Compagnie le Tambour des Limbes
Auteur : d’après le roman de Stanislas Lem
Adaptation : Rémi Prin et Thibault Truffert
Mise en scène : Rémi Prin
Assistant à la mise en scène : Alexis Chevalier
Interprètes : Julie Bulourde, Gabriel Laborde, Thibault Truffert, et Quentin Voinot
Scénographie : Benjamin Gabrié et Suzanne Barbaud
Création sonore : Léo Grise
Costumes : Manon Gesbert et Célia Bardoux

Suite à un message énigmatique de son ami Gibarian séjournant sur la station d’observation gravitant autour de la planète Solaris, le psychologue Kris Kelvin est envoyé en mission sur les lieux.

L’océan protoplasmique recouvrant l’intégralité de la surface de la planète est sujet depuis de nombreuses années à une analyse scientifique poussée dans le but d’établir un contact avec cette forme de vie inconnue.

Dès son arrivée, Kelvin apprend le récent suicide de Gibarian et est confronté au comportement mystérieux des deux autres scientifiques restants, Snaut et Sartorius.

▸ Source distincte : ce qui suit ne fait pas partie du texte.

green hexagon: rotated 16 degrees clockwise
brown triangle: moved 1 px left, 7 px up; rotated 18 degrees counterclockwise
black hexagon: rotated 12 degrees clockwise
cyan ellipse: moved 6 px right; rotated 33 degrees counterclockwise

La présence inexplicable d’individus inconnus à bord de la station sème rapidement la confusion dans l’esprit de Kelvin.

Lorsqu’à son réveil apparaît sa femme, Harey, décédée 10 ans auparavant, il pense sombrer dans la folie.

Il finit par comprendre que la présence de ces «visiteurs» est provoquée par l’océan qui établit un contact en matérialisant les souvenirs ou les fantasmes les plus enfouis dans l’inconscient des trois scientifiques.

Tiraillé entre ses émotions et son devoir scientifique, Kelvin se confronte à l’inconnu qu’il est pour lui-même.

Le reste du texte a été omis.